Dataset entries
◆ ◆ ◆

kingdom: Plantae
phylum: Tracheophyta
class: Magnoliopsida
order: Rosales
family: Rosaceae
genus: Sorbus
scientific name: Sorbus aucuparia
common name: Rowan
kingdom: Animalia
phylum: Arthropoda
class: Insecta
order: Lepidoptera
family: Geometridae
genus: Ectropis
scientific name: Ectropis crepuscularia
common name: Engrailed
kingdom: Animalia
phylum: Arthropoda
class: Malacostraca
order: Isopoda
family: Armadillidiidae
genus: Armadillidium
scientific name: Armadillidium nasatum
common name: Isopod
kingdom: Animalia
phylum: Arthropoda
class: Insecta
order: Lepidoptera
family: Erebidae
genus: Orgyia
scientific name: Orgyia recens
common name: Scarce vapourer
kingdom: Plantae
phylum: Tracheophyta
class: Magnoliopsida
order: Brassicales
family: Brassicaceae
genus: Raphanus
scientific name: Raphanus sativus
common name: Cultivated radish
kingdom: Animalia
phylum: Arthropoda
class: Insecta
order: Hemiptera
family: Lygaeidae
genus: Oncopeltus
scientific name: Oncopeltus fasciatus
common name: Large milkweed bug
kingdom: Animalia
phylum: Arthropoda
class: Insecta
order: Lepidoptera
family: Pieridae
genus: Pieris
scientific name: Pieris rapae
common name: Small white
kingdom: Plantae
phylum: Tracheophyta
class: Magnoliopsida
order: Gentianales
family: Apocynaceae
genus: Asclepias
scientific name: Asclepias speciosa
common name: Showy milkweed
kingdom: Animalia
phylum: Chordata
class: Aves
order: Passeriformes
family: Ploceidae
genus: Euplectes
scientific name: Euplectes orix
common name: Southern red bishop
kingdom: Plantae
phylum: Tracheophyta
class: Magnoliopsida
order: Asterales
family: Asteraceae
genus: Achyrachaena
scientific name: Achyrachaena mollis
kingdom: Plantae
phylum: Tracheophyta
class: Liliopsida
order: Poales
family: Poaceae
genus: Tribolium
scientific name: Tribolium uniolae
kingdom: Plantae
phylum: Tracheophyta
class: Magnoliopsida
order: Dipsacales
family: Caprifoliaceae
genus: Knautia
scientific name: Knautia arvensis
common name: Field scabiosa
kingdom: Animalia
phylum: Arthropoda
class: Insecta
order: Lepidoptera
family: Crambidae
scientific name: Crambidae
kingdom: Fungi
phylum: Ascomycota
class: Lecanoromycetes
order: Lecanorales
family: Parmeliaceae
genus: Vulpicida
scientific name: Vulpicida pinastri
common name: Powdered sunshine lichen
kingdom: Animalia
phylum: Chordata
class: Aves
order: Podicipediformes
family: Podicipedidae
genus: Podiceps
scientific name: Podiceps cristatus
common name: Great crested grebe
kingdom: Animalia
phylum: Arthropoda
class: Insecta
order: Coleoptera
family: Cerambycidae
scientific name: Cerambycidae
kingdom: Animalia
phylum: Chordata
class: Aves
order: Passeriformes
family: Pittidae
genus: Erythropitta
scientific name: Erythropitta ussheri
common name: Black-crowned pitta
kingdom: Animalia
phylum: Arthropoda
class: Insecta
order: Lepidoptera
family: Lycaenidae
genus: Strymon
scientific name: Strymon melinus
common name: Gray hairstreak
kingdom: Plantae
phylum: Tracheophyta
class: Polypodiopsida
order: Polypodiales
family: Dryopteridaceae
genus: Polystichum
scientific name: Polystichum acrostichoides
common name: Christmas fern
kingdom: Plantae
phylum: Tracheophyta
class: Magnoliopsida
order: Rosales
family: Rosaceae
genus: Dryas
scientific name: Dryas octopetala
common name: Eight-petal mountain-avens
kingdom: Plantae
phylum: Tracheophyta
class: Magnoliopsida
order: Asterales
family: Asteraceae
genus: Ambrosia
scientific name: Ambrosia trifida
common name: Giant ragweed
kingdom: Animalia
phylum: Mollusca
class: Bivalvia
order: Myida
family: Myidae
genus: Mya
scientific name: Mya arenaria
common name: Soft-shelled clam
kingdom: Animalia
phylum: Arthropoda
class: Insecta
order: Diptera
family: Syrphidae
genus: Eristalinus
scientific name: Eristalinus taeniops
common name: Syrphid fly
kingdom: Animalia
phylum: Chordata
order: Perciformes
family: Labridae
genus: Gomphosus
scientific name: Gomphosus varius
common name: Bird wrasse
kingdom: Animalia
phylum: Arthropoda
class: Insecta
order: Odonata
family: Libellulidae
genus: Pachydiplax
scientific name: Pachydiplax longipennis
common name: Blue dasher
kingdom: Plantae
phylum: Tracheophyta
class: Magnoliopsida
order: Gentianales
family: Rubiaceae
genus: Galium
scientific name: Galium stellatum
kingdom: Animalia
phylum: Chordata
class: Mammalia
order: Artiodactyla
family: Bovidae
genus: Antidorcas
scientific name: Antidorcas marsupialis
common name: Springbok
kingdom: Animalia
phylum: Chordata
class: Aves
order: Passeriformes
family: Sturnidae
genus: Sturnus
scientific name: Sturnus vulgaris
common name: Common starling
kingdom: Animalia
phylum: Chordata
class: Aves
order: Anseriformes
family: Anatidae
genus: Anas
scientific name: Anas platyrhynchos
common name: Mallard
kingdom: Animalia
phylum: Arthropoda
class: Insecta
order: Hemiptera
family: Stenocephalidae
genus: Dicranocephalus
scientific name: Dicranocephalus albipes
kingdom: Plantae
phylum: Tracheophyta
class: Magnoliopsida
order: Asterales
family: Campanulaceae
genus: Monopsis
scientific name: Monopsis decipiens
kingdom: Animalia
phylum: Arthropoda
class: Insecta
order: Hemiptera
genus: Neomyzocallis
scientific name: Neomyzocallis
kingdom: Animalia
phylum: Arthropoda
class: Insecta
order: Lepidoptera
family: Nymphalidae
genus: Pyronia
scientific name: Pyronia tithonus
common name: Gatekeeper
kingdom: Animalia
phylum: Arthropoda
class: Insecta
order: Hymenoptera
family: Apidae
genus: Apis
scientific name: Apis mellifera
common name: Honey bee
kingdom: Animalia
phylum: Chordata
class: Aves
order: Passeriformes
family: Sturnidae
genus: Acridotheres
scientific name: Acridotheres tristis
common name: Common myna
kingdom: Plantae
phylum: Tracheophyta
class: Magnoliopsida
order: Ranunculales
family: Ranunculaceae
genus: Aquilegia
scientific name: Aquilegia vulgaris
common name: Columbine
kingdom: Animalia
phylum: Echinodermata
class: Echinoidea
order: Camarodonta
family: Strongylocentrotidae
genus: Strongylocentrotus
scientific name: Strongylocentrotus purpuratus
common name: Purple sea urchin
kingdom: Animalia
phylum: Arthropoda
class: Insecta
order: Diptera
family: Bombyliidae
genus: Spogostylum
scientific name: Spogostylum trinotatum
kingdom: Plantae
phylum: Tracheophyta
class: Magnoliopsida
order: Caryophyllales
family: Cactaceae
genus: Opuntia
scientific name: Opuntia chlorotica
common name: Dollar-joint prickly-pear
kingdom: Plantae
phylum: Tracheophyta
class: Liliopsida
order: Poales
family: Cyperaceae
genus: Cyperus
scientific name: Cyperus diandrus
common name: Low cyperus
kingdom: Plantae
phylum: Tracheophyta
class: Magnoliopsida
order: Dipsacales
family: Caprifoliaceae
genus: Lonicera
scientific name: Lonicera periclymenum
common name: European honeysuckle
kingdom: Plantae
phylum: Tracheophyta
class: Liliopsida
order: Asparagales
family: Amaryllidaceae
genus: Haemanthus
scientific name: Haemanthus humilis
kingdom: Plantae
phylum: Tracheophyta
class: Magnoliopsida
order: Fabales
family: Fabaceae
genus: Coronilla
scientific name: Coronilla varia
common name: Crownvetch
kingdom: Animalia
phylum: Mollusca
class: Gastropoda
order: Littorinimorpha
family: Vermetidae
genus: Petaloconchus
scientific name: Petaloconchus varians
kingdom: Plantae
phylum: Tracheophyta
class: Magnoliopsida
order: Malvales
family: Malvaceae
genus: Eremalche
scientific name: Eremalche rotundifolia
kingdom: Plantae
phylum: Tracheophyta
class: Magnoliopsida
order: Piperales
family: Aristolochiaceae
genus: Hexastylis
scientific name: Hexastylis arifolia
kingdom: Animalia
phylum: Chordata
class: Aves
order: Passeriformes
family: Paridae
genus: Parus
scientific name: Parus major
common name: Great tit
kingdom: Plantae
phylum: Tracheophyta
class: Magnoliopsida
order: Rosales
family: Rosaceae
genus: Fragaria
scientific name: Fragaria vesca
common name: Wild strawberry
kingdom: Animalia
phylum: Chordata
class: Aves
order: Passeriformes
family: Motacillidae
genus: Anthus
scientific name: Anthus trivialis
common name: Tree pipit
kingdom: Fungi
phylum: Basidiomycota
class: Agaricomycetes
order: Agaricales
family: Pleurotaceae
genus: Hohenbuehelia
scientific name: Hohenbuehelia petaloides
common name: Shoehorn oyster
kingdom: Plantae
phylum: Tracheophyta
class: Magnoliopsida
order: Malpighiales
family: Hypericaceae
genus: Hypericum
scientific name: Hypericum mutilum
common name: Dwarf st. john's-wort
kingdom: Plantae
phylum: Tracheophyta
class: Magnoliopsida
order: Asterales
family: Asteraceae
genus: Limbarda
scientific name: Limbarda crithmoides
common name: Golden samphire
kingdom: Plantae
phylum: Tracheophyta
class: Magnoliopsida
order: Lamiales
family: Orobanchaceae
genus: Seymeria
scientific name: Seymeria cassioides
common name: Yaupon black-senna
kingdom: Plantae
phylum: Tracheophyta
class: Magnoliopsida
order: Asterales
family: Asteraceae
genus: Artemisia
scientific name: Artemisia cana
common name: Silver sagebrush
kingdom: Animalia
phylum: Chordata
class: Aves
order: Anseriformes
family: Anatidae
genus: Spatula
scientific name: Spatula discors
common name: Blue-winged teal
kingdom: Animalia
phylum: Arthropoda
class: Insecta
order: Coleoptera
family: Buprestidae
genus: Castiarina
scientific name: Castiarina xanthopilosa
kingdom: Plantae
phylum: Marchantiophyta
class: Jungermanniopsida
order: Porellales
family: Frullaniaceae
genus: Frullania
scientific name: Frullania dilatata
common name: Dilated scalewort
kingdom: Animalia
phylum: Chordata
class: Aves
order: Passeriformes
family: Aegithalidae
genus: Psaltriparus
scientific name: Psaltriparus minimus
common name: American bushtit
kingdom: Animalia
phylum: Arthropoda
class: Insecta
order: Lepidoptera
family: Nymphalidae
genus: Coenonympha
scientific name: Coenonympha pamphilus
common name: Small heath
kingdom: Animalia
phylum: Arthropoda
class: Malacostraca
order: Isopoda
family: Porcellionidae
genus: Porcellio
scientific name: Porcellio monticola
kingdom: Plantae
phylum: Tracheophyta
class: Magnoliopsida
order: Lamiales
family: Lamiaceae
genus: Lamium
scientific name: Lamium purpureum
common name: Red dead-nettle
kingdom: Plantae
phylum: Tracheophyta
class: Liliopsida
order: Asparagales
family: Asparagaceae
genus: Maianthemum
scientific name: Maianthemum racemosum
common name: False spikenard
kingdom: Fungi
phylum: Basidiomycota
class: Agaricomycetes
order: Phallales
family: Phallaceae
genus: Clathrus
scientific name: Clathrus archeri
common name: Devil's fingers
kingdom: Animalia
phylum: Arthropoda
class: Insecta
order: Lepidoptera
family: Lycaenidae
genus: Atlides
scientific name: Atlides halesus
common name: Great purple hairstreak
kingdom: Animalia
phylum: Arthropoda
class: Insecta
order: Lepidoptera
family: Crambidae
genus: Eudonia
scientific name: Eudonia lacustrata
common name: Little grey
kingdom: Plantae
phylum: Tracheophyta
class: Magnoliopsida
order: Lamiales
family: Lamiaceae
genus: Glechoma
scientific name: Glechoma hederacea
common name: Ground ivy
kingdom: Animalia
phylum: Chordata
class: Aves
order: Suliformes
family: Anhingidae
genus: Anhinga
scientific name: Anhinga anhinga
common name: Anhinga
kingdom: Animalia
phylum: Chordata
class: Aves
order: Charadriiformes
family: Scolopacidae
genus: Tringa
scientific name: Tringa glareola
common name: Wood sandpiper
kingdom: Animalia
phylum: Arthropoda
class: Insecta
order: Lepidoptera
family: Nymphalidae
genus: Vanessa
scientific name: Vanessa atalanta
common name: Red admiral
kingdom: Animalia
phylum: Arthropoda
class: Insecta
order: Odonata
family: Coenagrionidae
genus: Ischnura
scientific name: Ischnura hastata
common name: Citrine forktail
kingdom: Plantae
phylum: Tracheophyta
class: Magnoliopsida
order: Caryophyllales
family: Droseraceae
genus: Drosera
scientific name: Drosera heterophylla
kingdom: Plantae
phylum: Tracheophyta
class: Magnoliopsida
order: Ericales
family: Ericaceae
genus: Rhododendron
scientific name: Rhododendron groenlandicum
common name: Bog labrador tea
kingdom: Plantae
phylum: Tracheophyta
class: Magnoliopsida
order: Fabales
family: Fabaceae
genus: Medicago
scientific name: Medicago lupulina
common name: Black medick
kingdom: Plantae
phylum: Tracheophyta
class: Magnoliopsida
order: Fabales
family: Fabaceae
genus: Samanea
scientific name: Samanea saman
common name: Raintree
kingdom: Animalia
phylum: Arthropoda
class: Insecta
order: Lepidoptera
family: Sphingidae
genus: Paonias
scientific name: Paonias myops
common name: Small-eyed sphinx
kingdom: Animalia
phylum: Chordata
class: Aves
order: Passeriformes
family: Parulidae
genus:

◆ ◆ ◆

JOB
Return the stretch of the listing from the line containing "common name: Southern red bishop" through the line containing "scientific name: Vulpicida pinastri", copying those lines exactly as they appear.

RESULT OF THE EXERCISE
common name: Southern red bishop
kingdom: Plantae
phylum: Tracheophyta
class: Magnoliopsida
order: Asterales
family: Asteraceae
genus: Achyrachaena
scientific name: Achyrachaena mollis
kingdom: Plantae
phylum: Tracheophyta
class: Liliopsida
order: Poales
family: Poaceae
genus: Tribolium
scientific name: Tribolium uniolae
kingdom: Plantae
phylum: Tracheophyta
class: Magnoliopsida
order: Dipsacales
family: Caprifoliaceae
genus: Knautia
scientific name: Knautia arvensis
common name: Field scabiosa
kingdom: Animalia
phylum: Arthropoda
class: Insecta
order: Lepidoptera
family: Crambidae
scientific name: Crambidae
kingdom: Fungi
phylum: Ascomycota
class: Lecanoromycetes
order: Lecanorales
family: Parmeliaceae
genus: Vulpicida
scientific name: Vulpicida pinastri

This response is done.